"I said nothing. I did not dare. Then I was too poor a man, too insignificant to dare to lay bare to you the thoughts, the fears, the hopes that were killing me."

"Nothing!" echoes she. "Have you then forgotten?" She raises her head, and casts at him a swift, but burning glance. "Was it nothing? You came to plead your friend's cause, I think. Surely that was something? I thought it a great deal. And what was it you said of Mr. Hardinge? Ah! I have forgotten that, but I know how you extolled him—praised him to the skies—recommended him to me as a desirable suitor." She makes an impatient movement, as if to shake something from her. "Why have you come to-day?" asks she. "To plead his cause afresh?"

"Not his—to-day."

"Whose then? Another suitor, maybe? It seems I have more than even I dreamt of."

"I do not know if you have dreamed of this one," says Curzon, perplexed by her manner. Some hope had been in his heart in his journey to her, but now it dies. There is little love truly in her small, vivid face, her gleaming eyes, her parted, scornful lips.

"I am not given to dreams," says she, with a petulant shrug_. "I_ know what I mean always. And as I tell you, if you have come here to-day to lay before me, for my consideration, the name of another of your friends who wishes to marry me, why I beg you to save me from suitors. I can make my choice from many, and when I do want to marry, I shall choose for myself."

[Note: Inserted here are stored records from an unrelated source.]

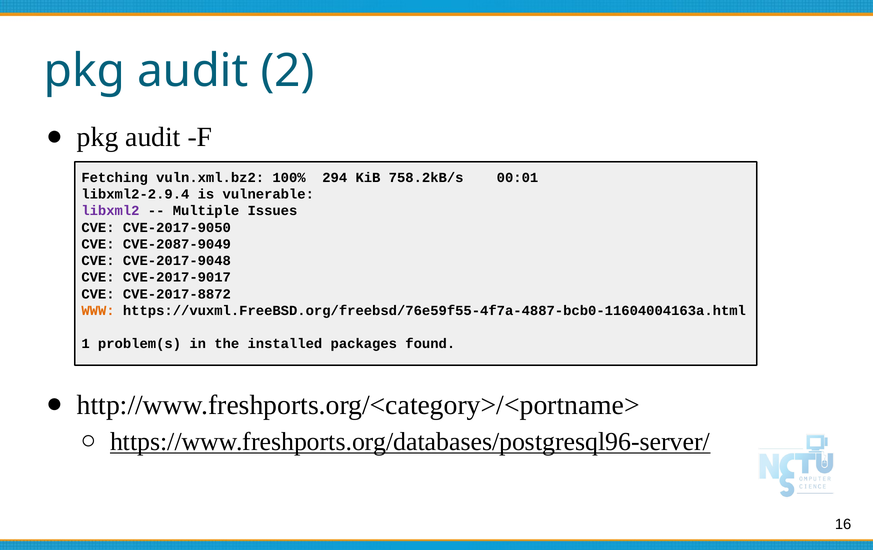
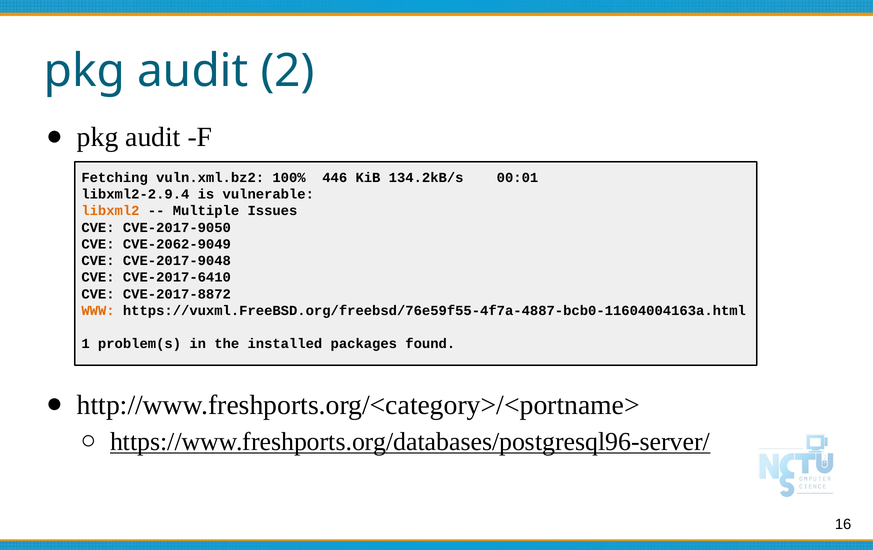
294: 294 -> 446
758.2kB/s: 758.2kB/s -> 134.2kB/s
libxml2 colour: purple -> orange
CVE-2087-9049: CVE-2087-9049 -> CVE-2062-9049
CVE-2017-9017: CVE-2017-9017 -> CVE-2017-6410
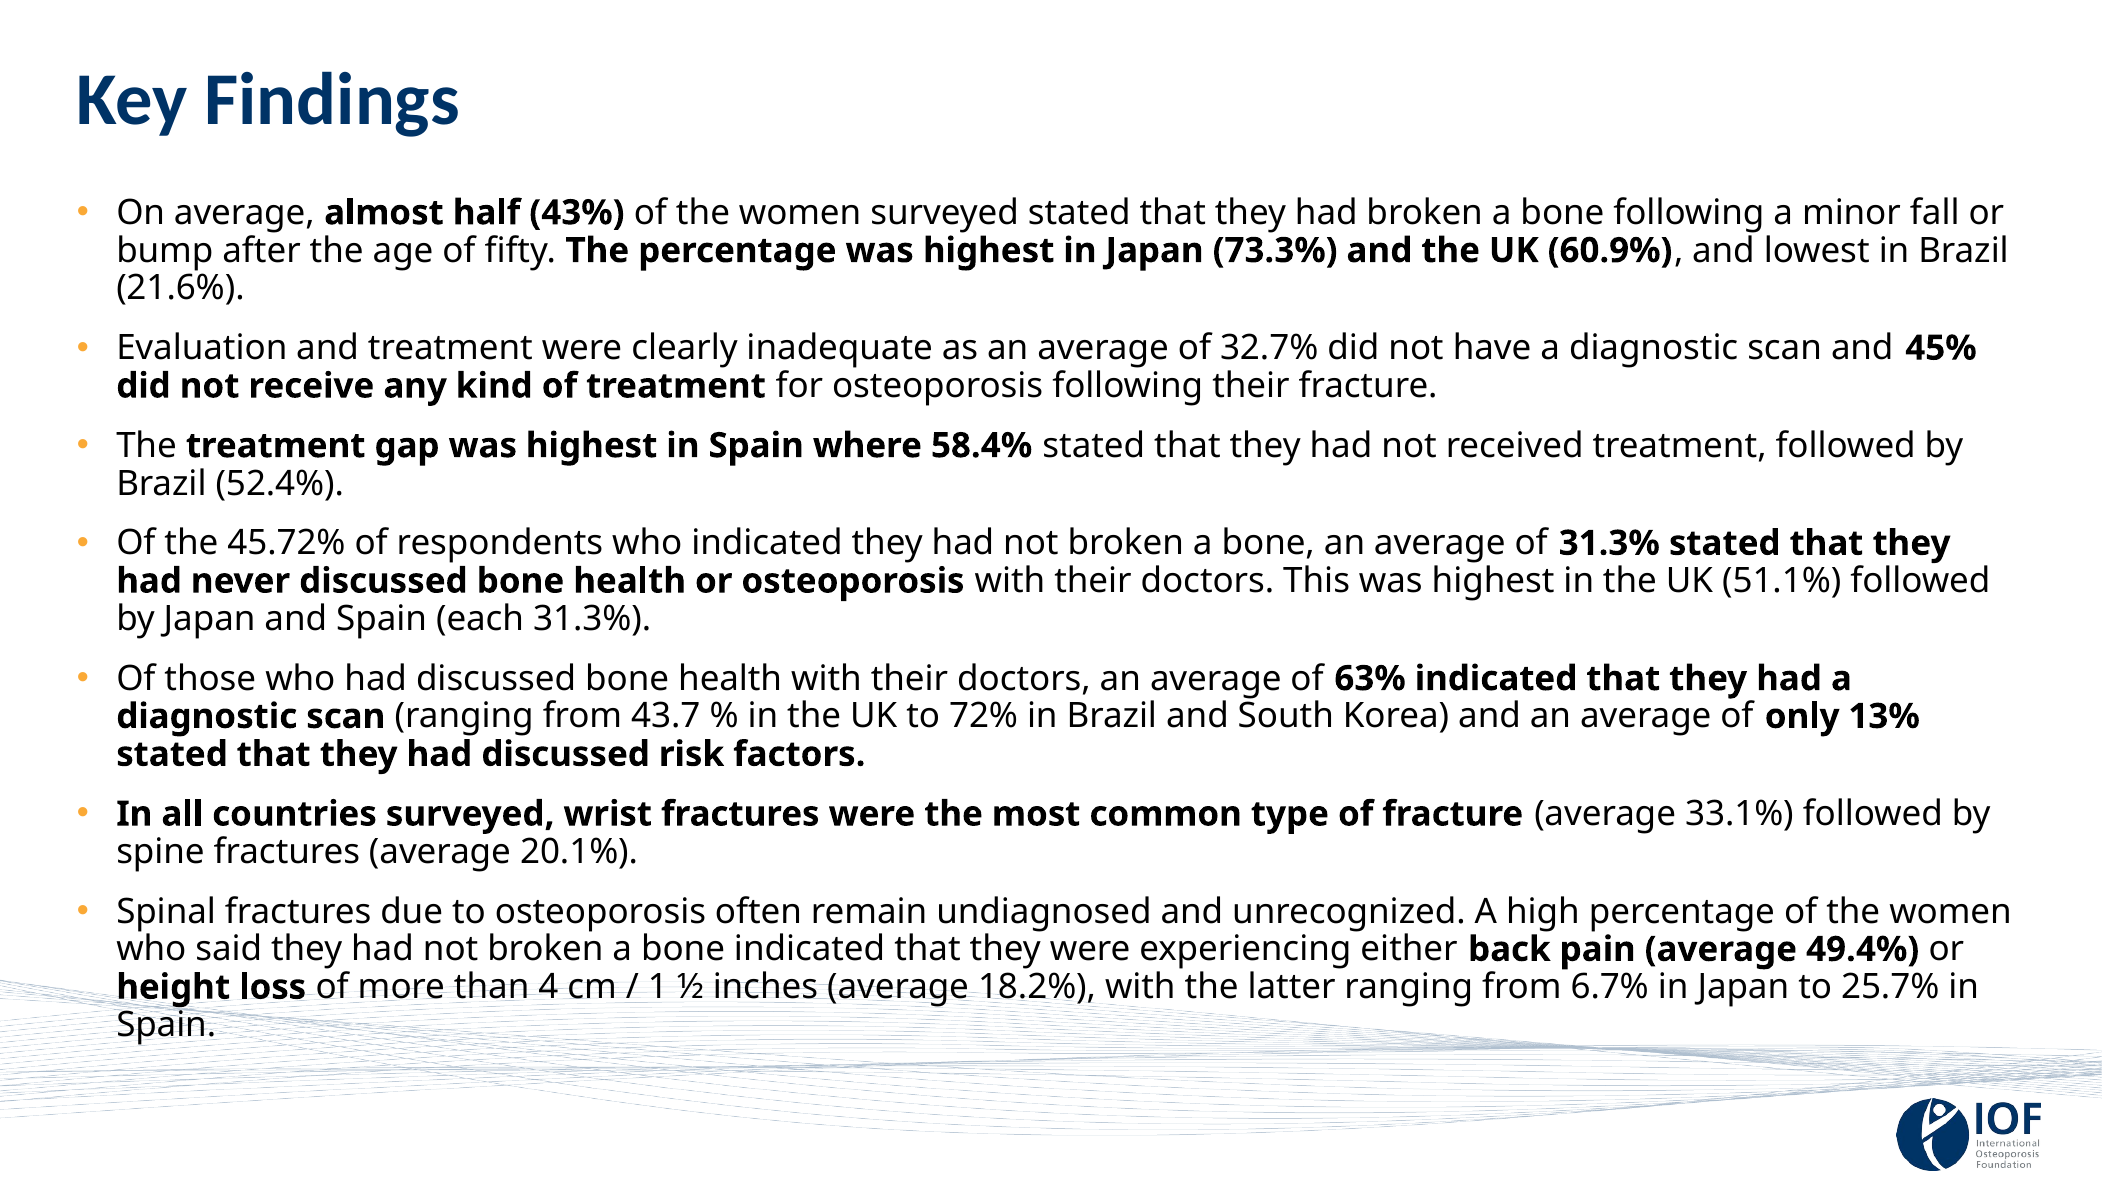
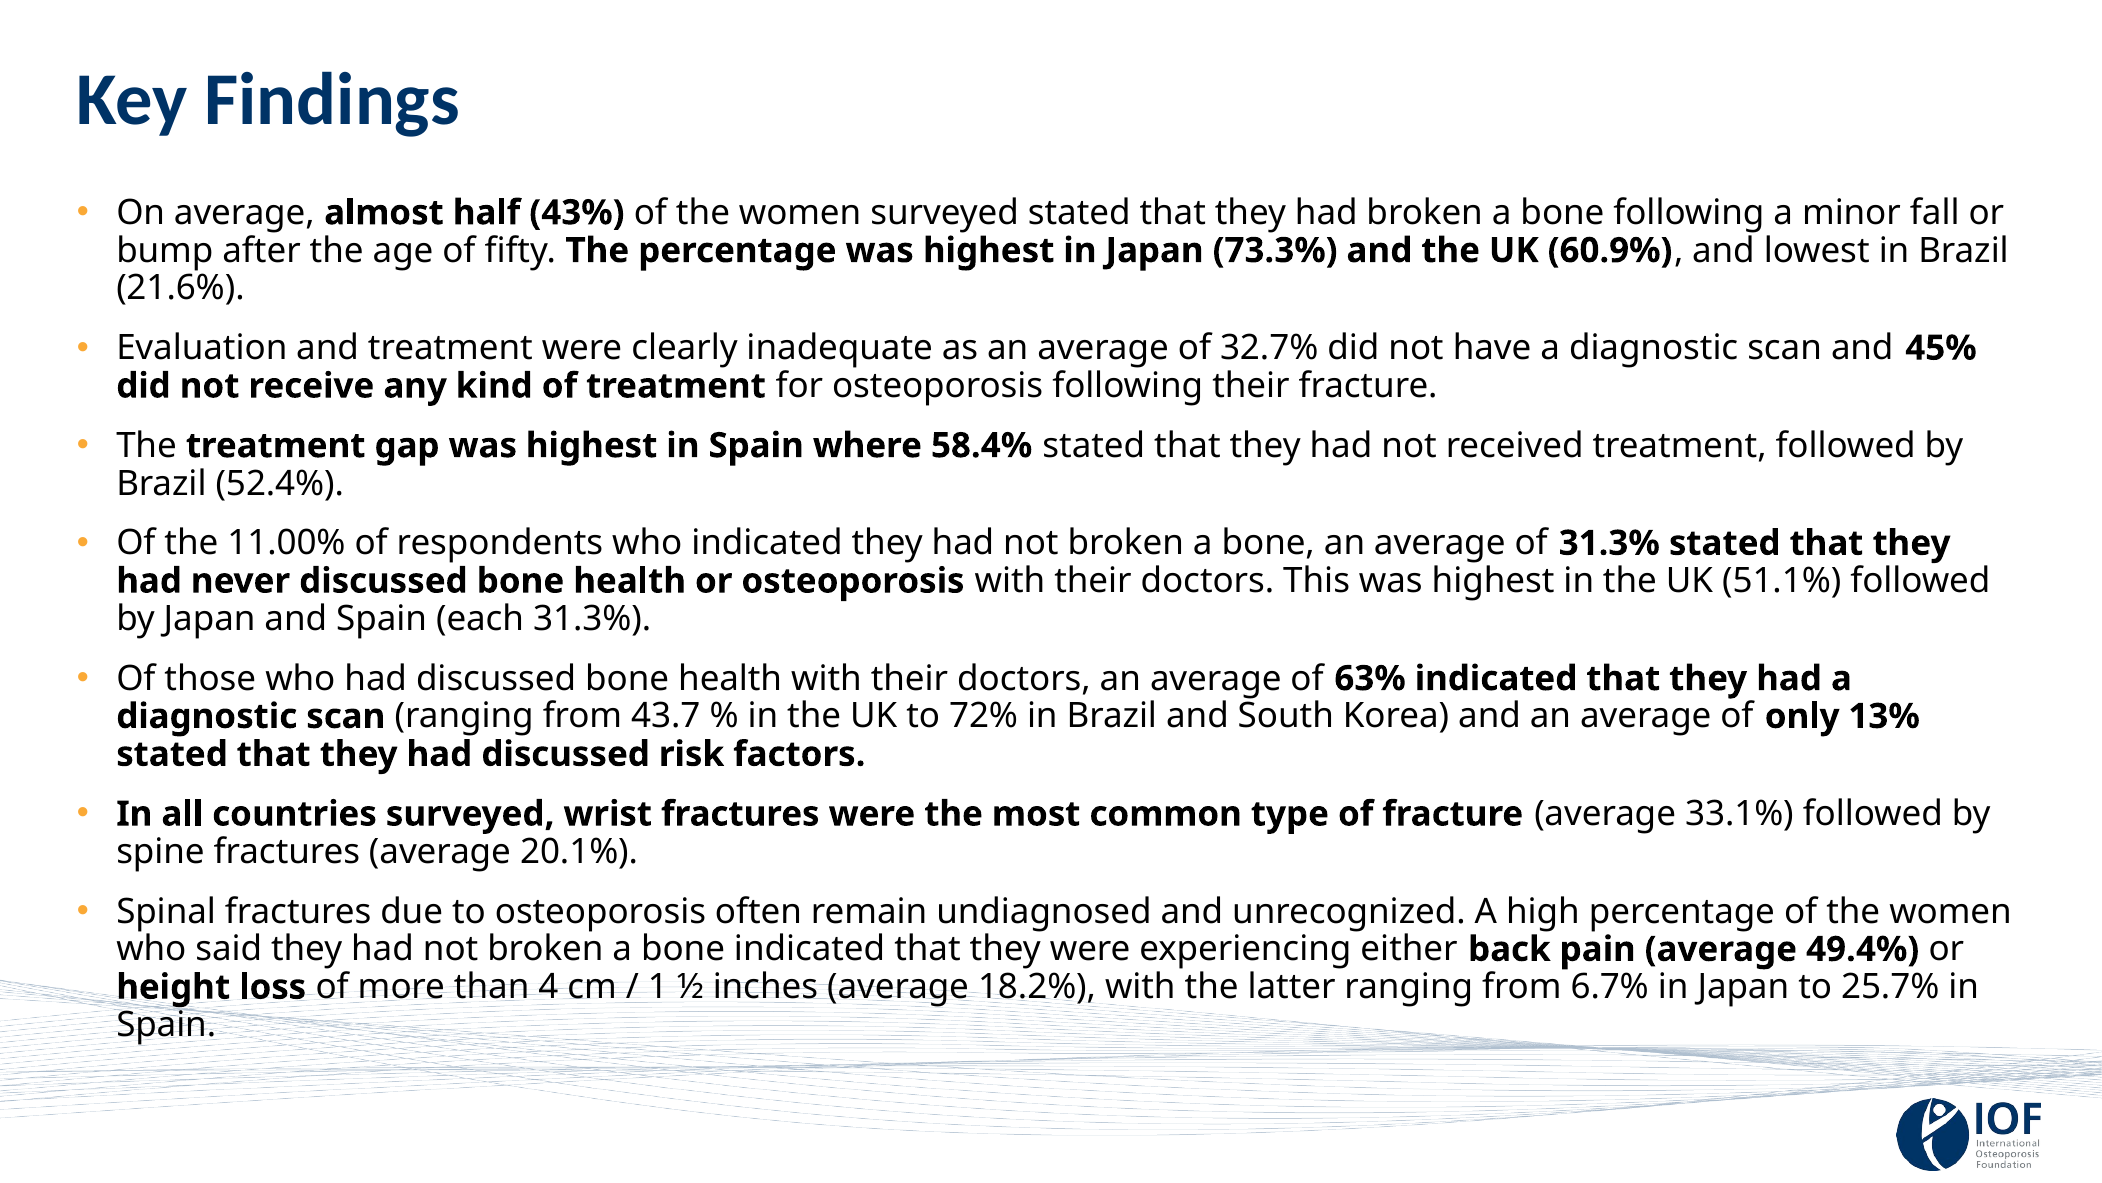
45.72%: 45.72% -> 11.00%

"Still—if you would permit me to name this one," begins Curzon, very humbly, "it can do you no harm to hear of him. And it all lies in your own power. You can, if you will, say yes, or——". He pauses. The pause is eloquent, and full of deep entreaty.

"Or no," supplies she calmly. "True! You," with a half defiant, half saucy glance, "are beginning to learn that a guardian cannot control one altogether."

"I don't think I ever controlled you, Perpetua."

"N—o! Perhaps not. But then you tried to. That's worse."